Does the analytic continuation of $\zeta(s)$ for $s\in\mathbb{C} \ \backslash \ \{1\}$ require Cauchy's integral formula?

Question

I've seen Cauchy's integral formula used in proofs for the analytic continuation of the Riemann zeta function to the entire complex plane ($s\neq1$). My question is whether a counterexample can be given that does not require the use of Cauchy's integral formula at all to achieve the above analytic continuation for the zeta function.

Answer 1

A proof using zero theorem:

For $s>1$

$$\zeta(s)=\sum_{n\ge 1}n^{-s}=\sum_{n\ge 1}s\int_n^\infty x^{-s-1}dx$$ $$=s\int_1^\infty \lfloor x\rfloor x^{-s-1}dx= \frac{s}{s-1}+s\int_1^\infty f_1(x)x^{-s-1}dx$$ where $f_1(x)=x-\lfloor x\rfloor$ is one-periodic.

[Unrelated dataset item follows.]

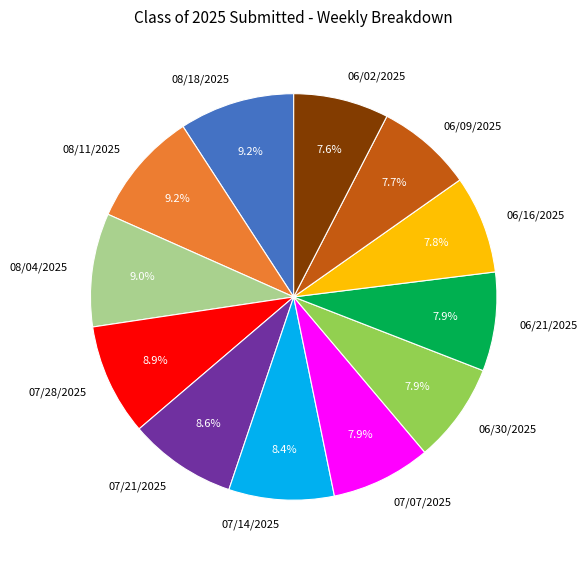

To the nearest percent, what percentage of the pie is 07/21/2025?

9%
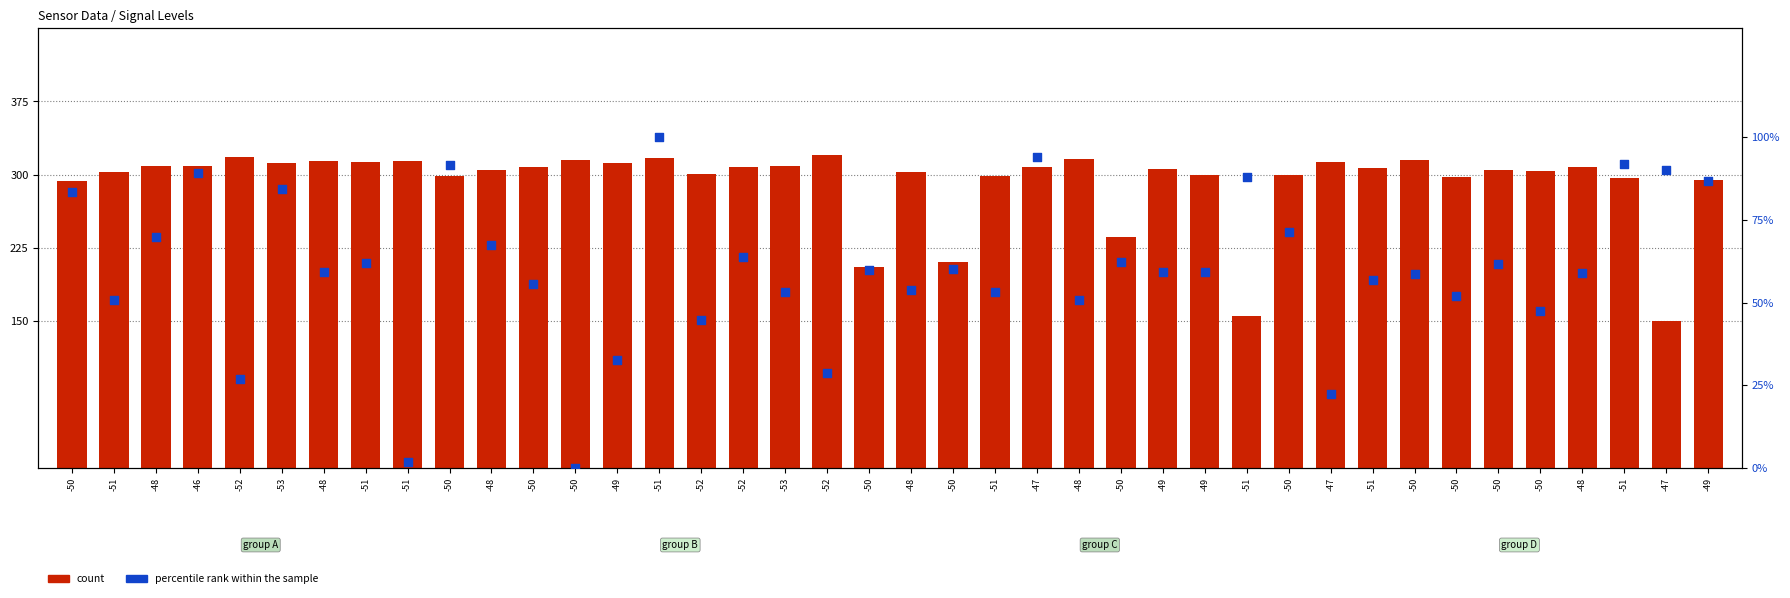

Which series has the largest total across all categories?

count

Given $f_n$ one-periodic let $c_n=\int_0^1 f_n(x)dx$ and $f_{n+1}(x)=\int_1^x (f_n(y)-c_n)dy$ which is one-periodic again then $$(s+n-1)\int_1^\infty f_n(x)x^{-s-n}dx= c_n+(s+n-1)(s+n)\int_1^\infty f_{n+1}(x)x^{-s-n-1}dx$$ is analytic for $\Re(s) > -n$.

Whence by induction $\zeta(s)-\frac{s}{s-1}$ is entire.